Currently Joe DD checks documents against the following applications / versions:

    * Acrobat Reader 8.1.2
    * Acrobat Reader 9.3.4
    * Acrobat Reader 9.4.6
    * Acrobat Reader 10.1.3
    * Office (Word, Excel, Powerpoint) 2003
    * Office (Word, Excel, Powerpoint) 2003 SP3
    * Office (Word, Excel, Powerpoint) 2007 SP3
    * Office (Word, Excel, Powerpoint) 2010 SP2


and provides additional data such as static file informations, process startup lists, created / dropped files and contact domains.
Title: Re: Malware Analysis Online Services
Post by: SysAdMini on October 14, 2013, 02:54:05 pm
Sandy, a new online service for #Java exploit analysis
http://exploit-analysis.com/sandy/index.php

Quote
Traditional malware sandboxes are built to analyze binary samples and you can submit binary files blindly to it with out knowing much about them. But that is not the case with exploit samples where a certain criteria抯 needed to be satisfied for successful exploitation, like a document exploit might only work on Chinese xp box or a java exploit will only drop files on mac machine etc. And talking about java exploits, there is no sandbox that process java exploit at all. So their needs to be an intelligent specialized system that process these exploit samples.

Our aim is to build an exploit analysis engine specialized in processing file format exploits.
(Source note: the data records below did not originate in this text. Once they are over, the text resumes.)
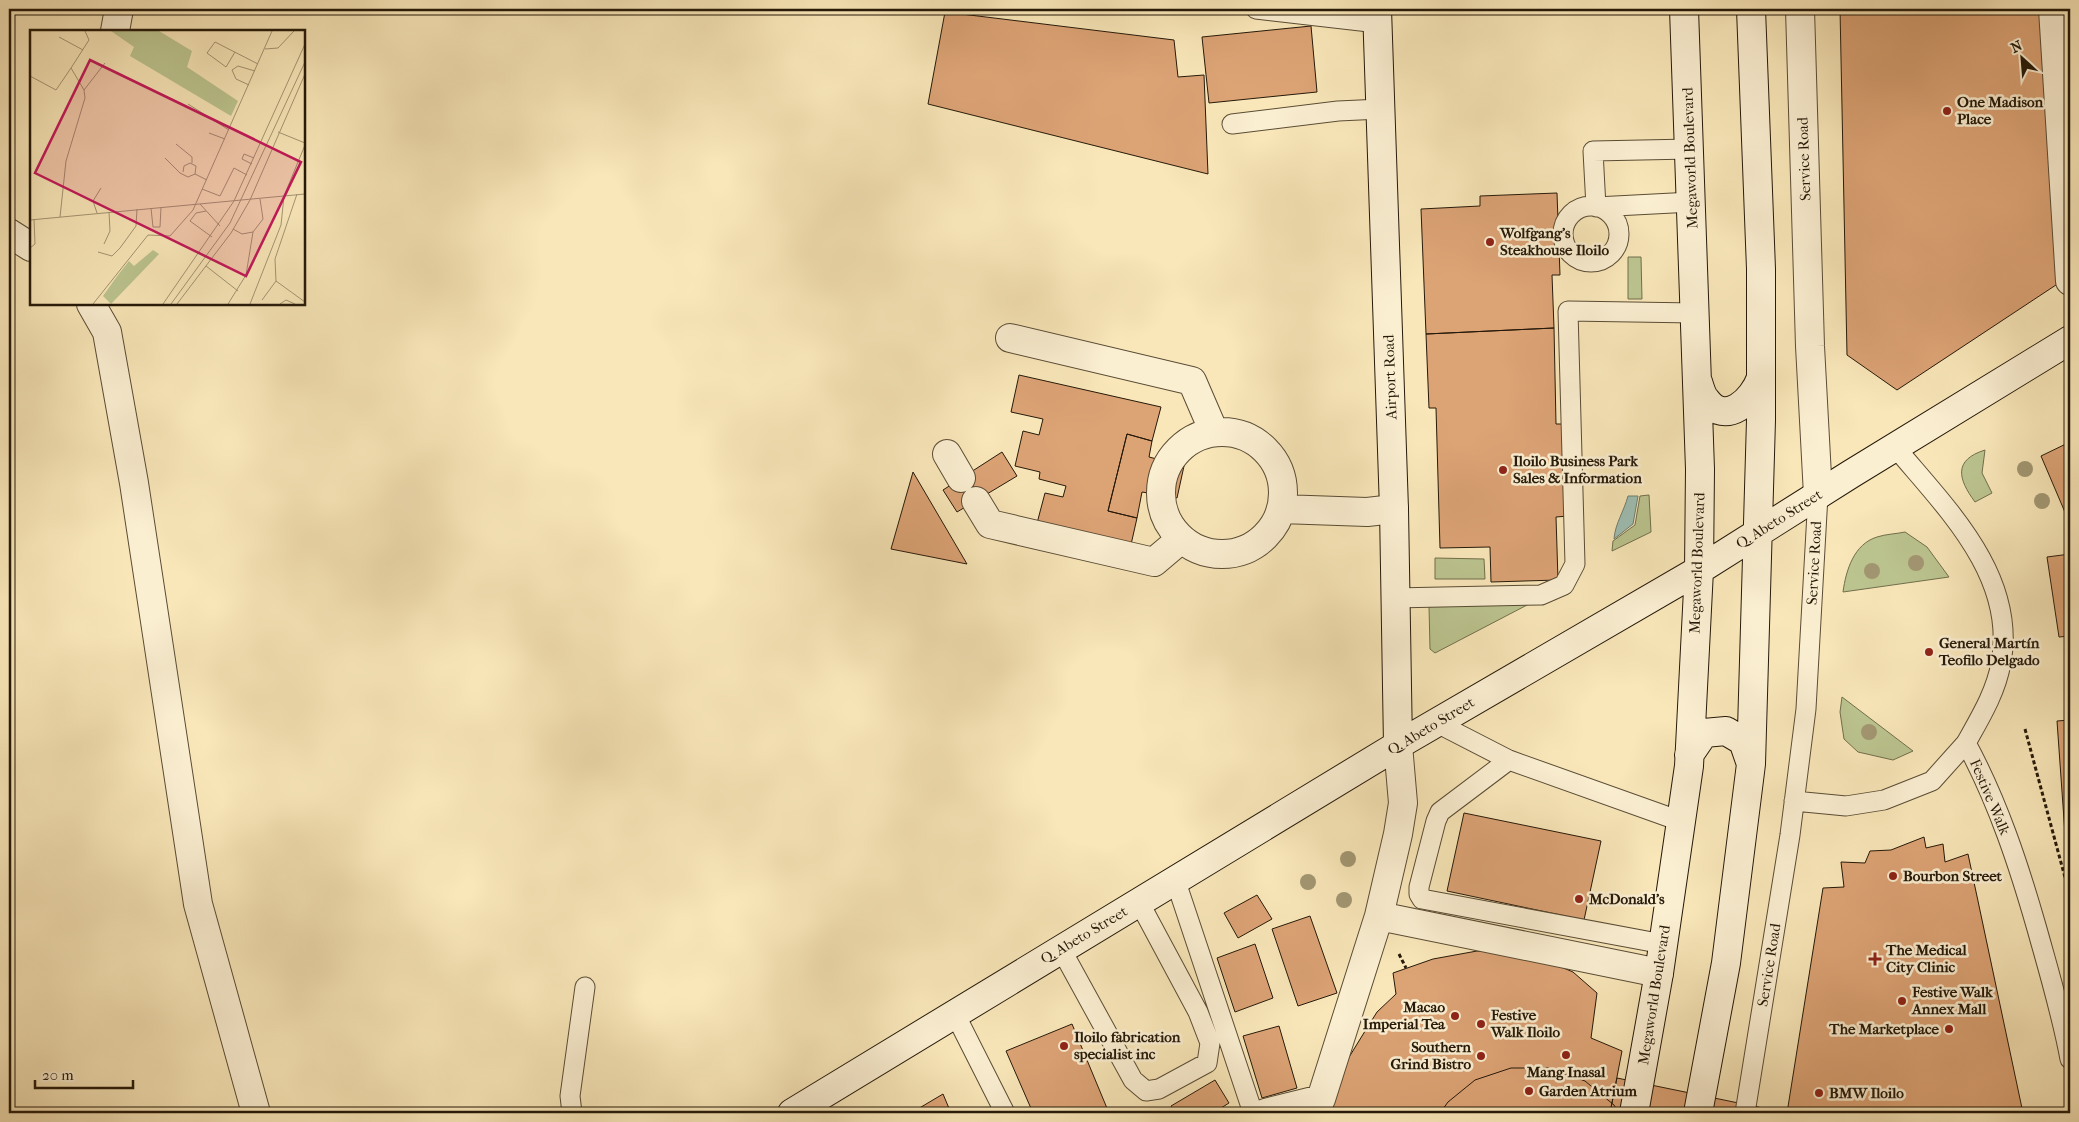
<svg xmlns="http://www.w3.org/2000/svg" width="2079" height="1122" viewBox="0 0 2079 1122" font-family="'IM FELL French Canon',serif">
	<rect width="100%" height="100%" fill="#f9e7b9"/>
	<filter id="stains"><feTurbulence type="fractalNoise" baseFrequency=".004" numOctaves="4"/><feColorMatrix values="0 0 0 0 .2 0 0 0 0 .09 0 0 0 0 .02 0 0 0 .5 -.17"/></filter>
	<radialGradient id="worn" r=".72"><stop offset=".6" stop-color="#630" stop-opacity="0"/><stop offset="1" stop-color="#630" stop-opacity=".3"/></radialGradient>
	<path fill="#bcc590" stroke="#706f4c" d="M1628 257H1641L1642 299H1628Z
		M1985 450 1982 473 1992 493 1975 502C1958 479 1953 460 1985 450Z
		M1649 495 1651 532 1612 551 1613 541 1635 525 1640 496Z
		M1905 532 1927 547 1949 577 1843 592C1846 570 1854 544 1877 537 1886 534 1896 534 1905 532Z
		M1435 558 1484 559 1485 579H1435Z
		M1529 604 1435 653 1430 649 1429 606Z
		M1842 697 1913 751 1893 760 1858 752 1844 739 1840 712Z"/>
	<path fill="#9ebfb4" stroke="#6e7d70" d="M1628 496H1638L1633 524 1614 539C1615 524 1624 511 1628 496Z"/>
	<path fill="#dca375" stroke="#251909" d="M1840 9H2047L2062 281 1897 390 1847 355Z
		M945 12 1174 40 1178 77 1204 75 1208 174 928 104Z
		M1311 26 1317 92 1209 103 1202 37Z
		M1557 193 1560 275H1552L1554 328 1426 334 1421 209 1480 206V196Z
		M1554 328 1556 424H1566L1568 516 1556 517 1558 580 1491 582 1490 547 1440 548 1436 408H1429L1426 334Z
		M1019 375 1161 407 1152 441 1127 434 1108 511 1137 518 1130 549 1036 527 1045 493 1063 497 1066 486 1039 479 1040 472 1015 466 1023 431 1039 435 1043 419 1011 412Z
		M1127 434 1152 441 1149 457 1184 466 1177 498 1142 492 1137 518 1108 511Z
		M2070 442V524L2041 456Z
		M1002 452 1017 476 957 512 943 490Z
		M913 472 967 564 891 549Z
		M2070 554V636L2059 637 2047 557Z
		M2070 720V834H2065L2057 721Z
		M1464 813 1601 841 1584 920 1447 891Z
		M1924 837 1926 848 1943 844 1945 862 1968 854 2023 1113H1787L1823 888 1844 887 1841 862 1865 863 1870 851 1891 850Z
		M1257 895 1272 919 1238 938 1224 913Z
		M1310 916 1337 993 1298 1006 1272 929Z
		M1255 944 1273 998 1235 1012 1217 958Z
		M1477 951 1520 953 1547 961 1573 972 1597 993 1591 1038 1622 1051 1610 1113H1324L1343 1067 1362 1036 1377 1012 1396 994 1393 973 1433 959Z
		M1072 1024 1109 1113H1033L1006 1051Z
		M1279 1026 1297 1088 1262 1098 1243 1036Z
		M1511 1068H1549L1585 1081 1614 1105 1619 1113H1440L1448 1102 1475 1080Z
		M1617 1078 1787 1113H1610Z
		M1215 1080 1229 1103 1213 1113H1175L1171 1106Z
		M943 1094 951 1113H911Z"/>
	<g fill="none" stroke-linecap="round" stroke-linejoin="round">
		<g stroke="#5a4c35" stroke-width="21">
			<path id="lane" d="M1256 9 1378 23
				M1232 124 1338 111 1381 109
				M1690 149 1593 151 1596 207 1692 202
				M1563 234a28 28 0 1 1 56 0a28 28 0 1 1-56 0Z
				M1896 448C1946 508 2017 576 2001 663 1996 692 1980 718 1966 743 1998 802 2019 866 2037 929 2049 972 2062 1015 2070 1059
				M1394 598 1541 595 1564 585 1575 564 1568 311 1695 313
				M1435 722 1509 760 1680 821
				M1509 760 1440 812 1436 821 1419 887V894L1422 899 1663 944
				M1794 801 1846 806 1884 800 1932 781 1966 743
				M1175 879 1253 1113
				M1061 949 1133 1080 1146 1091 1159 1089 1207 1063 1210 1043 1198 1012 1139 902
				M955 1014 1005 1113
				M572 1113 570 1096 585 987
				M1745 1113 1790 835 1806 709 1818 495"/>
		</g>
		<g stroke="#5a4c35" stroke-width="30">
			<path id="street" d="M1800 9 1810 346 1818 495
				M2053 9 2070 281
				M115 31 119 9
				M9 233 31 247
				M91 304 107 332 134 483 198 904 256 1113
				M1010 338 1192 381 1214 432
				M1161 493a61 61 0 1 1 122 0a61 61 0 1 1-122 0Z
				M947 454 961 478
				M976 501 990 524 1154 562 1180 540
				M1281 509 1367 512 1394 509
				M1379 916 1659 973
				M1265 1113 1321 1099 1379 916 1398 834 1403 803 1398 745"/>
		</g>
		<g stroke="#251909" stroke-width="30">
			<path id="secondary" d="M1377 9 1394 509 1398 745
				M1698 382C1700 388 1702 396 1706 400 1726 427 1753 400 1761 378
				M1689 755 1704 733 1726 731 1743 741 1751 764
				M792 1113 1398 745 1699 570 1851 474 2070 340
				M1634 1113 1659 973 1689 766 1699 570 1700 469 1684 9
				M1698 1113 1726 963 1751 764 1761 420V269L1751 9"/>
		</g>
		<path stroke="#251909" stroke-width="3" stroke-dasharray="4 2.5" stroke-linecap="butt" d="M2025 729 2070 896
			M1399 954 1406 968"/>
		<use href="#lane" stroke="#fbefd2" stroke-width="19"/>
		<use href="#street" stroke="#fbefd2" stroke-width="28"/>
		<use href="#secondary" stroke="#fbefd2" stroke-width="28"/>
	</g>
	<g fill="#a29772">
		<circle cx="2025" cy="469" r="8"/>
		<circle cx="2042" cy="501" r="8"/>
		<circle cx="1916" cy="563" r="8"/>
		<circle cx="1872" cy="571" r="8"/>
		<circle cx="1869" cy="732" r="8"/>
		<circle cx="1348" cy="859" r="8"/>
		<circle cx="1308" cy="882" r="8"/>
		<circle cx="1344" cy="900" r="8"/>
	</g>
	<g fill="#8f2418" stroke="#fbefd2" stroke-width="2">
		<circle cx="1947" cy="111" r="5"/>
		<circle cx="1490" cy="242" r="5"/>
		<circle cx="1503" cy="470" r="5"/>
		<circle cx="1929" cy="652" r="5"/>
		<circle cx="1893" cy="876" r="5"/>
		<circle cx="1579" cy="899" r="5"/>
		<path d="M1872.5 951.5h5v5h5v5h-5v5h-5v-5h-5v-5h5z"/>
		<circle cx="1902" cy="1001" r="5"/>
		<circle cx="1455" cy="1016" r="5"/>
		<circle cx="1481" cy="1024" r="5"/>
		<circle cx="1949" cy="1029" r="5"/>
		<circle cx="1064" cy="1046" r="5"/>
		<circle cx="1566" cy="1055" r="5"/>
		<circle cx="1481" cy="1056" r="5"/>
		<circle cx="1529" cy="1091" r="5"/>
		<circle cx="1819" cy="1093" r="5"/>
	</g>
	<g text-anchor="middle" stroke-width="5" stroke-linejoin="round" paint-order="stroke">
		<g font-size="15" font-weight="bold" fill="#251909" stroke="#fbefd2" text-anchor="start">
			<text x="1957" y="107">One Madison<tspan x="1957" dy="17">Place</tspan></text>
			<text x="1500" y="238">Wolfgang's<tspan x="1500" dy="17">Steakhouse Iloilo</tspan></text>
			<text x="1513" y="466">Iloilo Business Park<tspan x="1513" dy="17">Sales &amp; Information</tspan></text>
			<text x="1939" y="648">General Martín<tspan x="1939" dy="17">Teofilo Delgado</tspan></text>
			<text x="1903" y="881">Bourbon Street</text>
			<text x="1589" y="904">McDonald's</text>
			<text x="1886" y="955">The Medical<tspan x="1886" dy="17">City Clinic</tspan></text>
			<text x="1912" y="997">Festive Walk<tspan x="1912" dy="17">Annex Mall</tspan></text>
			<text x="1445" y="1012" text-anchor="end">Macao<tspan x="1445" dy="17">Imperial Tea</tspan></text>
			<text x="1491" y="1020">Festive<tspan x="1491" dy="17">Walk Iloilo</tspan></text>
			<text x="1939" y="1034" text-anchor="end">The Marketplace</text>
			<text x="1074" y="1042">Iloilo fabrication<tspan x="1074" dy="17">specialist inc</tspan></text>
			<text x="1471" y="1052" text-anchor="end">Southern<tspan x="1471" dy="17">Grind Bistro</tspan></text>
			<text x="1566" y="1077" text-anchor="middle">Mang Inasal</text>
			<text x="1539" y="1096">Garden Atrium</text>
			<text x="1829" y="1098">BMW Iloilo</text>
		</g>
		<g font-size="15" fill="#251909" stroke="#fbefd2">
			<text transform="translate(1690 158) rotate(-92)" y="5">Megaworld Boulevard</text>
			<text transform="translate(1804 159) rotate(-92)" y="5">Service Road</text>
			<text transform="translate(1390 377) rotate(-92)" y="5">Airport Road</text>
			<text transform="translate(1779 519) rotate(-32)" y="5">Q. Abeto Street</text>
			<text transform="translate(1697 563) rotate(-88)" y="5">Megaworld Boulevard</text>
			<text transform="translate(1814 563) rotate(-87)" y="5">Service Road</text>
			<text transform="translate(1431 726) rotate(-31)" y="5">Q. Abeto Street</text>
			<text transform="translate(1990 797) rotate(67)" y="5">Festive Walk</text>
			<text transform="translate(1084 935) rotate(-31)" y="5">Q. Abeto Street</text>
			<text transform="translate(1769 965) rotate(-81)" y="5">Service Road</text>
			<text transform="translate(1654 995) rotate(-81)" y="5">Megaworld Boulevard</text>
		</g>
	</g>
	<g transform="translate(30 30)">
		<rect width="275" height="275" fill="#f9e7b9"/>
		<path d="M81 1H129L162 21 157 37 208 71 201 86 100 26 104 17ZM123 220 129 224 81 274 73 266 88 245 99 231 104 236Z" fill="#bcc590"/>
		<path fill="none" stroke="#a49573" stroke-width="1" d="M29 7 53 20M235 19 248 18 264 1M205 22 196 37 177 23 185 12 187 13 228 34M0 46 26 60 41 38M219 55 206 49 202 40 208 36 225 41M54 60 75 33M158 74 199 100M248 102 275 113M179 103 195 109M146 114 162 127V133M135 128 150 143 158 147 165 144 177 150M222 134 212 129 214 124 224 128M153 142 154 136 160 133 166 136 165 144M172 159 190 166 204 138 217 145M170 174 190 196M121 178 123 197H130L131 177M176 181 166 183 160 191 182 207M67 183 63 171 71 158M30 187 36 131 55 68 54 60 41 38 59 10 55 1M0 190 275 164M203 199 212 204 223 202M74 214 80 201 79 182M0 218 5 214 4 189M68 222 82 226 90 218 106 196 107 179M176 236 208 261M246 251 275 272M232 270 246 251 245 229 267 164M63 274 118 205 140 206 163 180 242 1M133 274 204 171 275 14M141 274 200 193 275 32M147 274 201 203 220 170 275 44M198 274 216 245 223 202 233 189 230 169M220 274 251 195 254 166 275 115M250 274 256 270 265 274"/>
		<path fill="#c2185b" fill-opacity="0.15" stroke="#c2185b" stroke-width="2.5" d="M60 30 271 132 216 246 5 143Z"/>
		<rect width="275" height="275" fill="none" stroke="#251909" stroke-width="2.5"/>
	</g>
	<rect width="2079" height="1122" fill="none" stroke="#f9e7b9" stroke-width="30"/>
	<rect x="10" y="10" width="2059" height="1102" fill="none" stroke="#251909" stroke-width="2.5"/>
	<rect x="15" y="15" width="2049" height="1092" fill="none" stroke="#251909"/>
	<g transform="translate(2022 58) rotate(334)" stroke="#fbefd2" stroke-width="4" paint-order="stroke">
	<path d="M0-4L9 19L0 12L-9 19Z" fill="#251909"/>
	<text y="-8" font-size="14" font-weight="bold" text-anchor="middle" fill="#251909">N</text>
	</g>
	<path d="M35 1080v8h98v-8" fill="none" stroke="#251909" stroke-width="2.5"/>
	<text x="42" y="1080" font-size="15" fill="#251909" stroke="#fbefd2" stroke-width="4" paint-order="stroke">20 m</text>
	<rect width="100%" height="100%" filter="url(#stains)"/>
	<rect width="100%" height="100%" fill="url(#worn)"/>
</svg>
The main aim of sandy is to extract the embedded executable, dropped documents and url controllers from these file formats and provide attribution to the Attack groups and there technology. Sandy initial analysis it performs multiple static analysis, that included detecting simple XOR, ROL, ROR encryption, Packer detection, Signature scan,Shellcode Detection, Meta Data analysis, Entropy and Cryptanalysis, File version detection and finally provides the extracted analysis data after processing for download to the end user. Once the static analysis is finished the data generated is passed on to our dynamic analysis box for improved efficiency. All current systems out there blindly pass exploit samples to a dynamic sandbox. But sandy uses the static analysis data to do an intelligent dynamic analysis, there by making the system unique.
Title: Re: Malware Analysis Online Services
Post by: SysAdMini on November 27, 2014, 10:35:36 pm
Hybrid Analysis

https://www.hybrid-analysis.com/

Quote
Pure dynamic analysis is not enough anymore these days, as malware evolves and detects sandbox systems. Often, the real payload is not executed and triggered through timebombs or other mechanisms. Combining static with dynamic analysis in a hybrid solution is a next generation approach when it comes to malware analysis. As data load grows, we need performant and intelligent solutions. That is what we offer with our product VxStream Sandbox - a fully automated malware analysis solution with integrated Hybrid Analysis technology.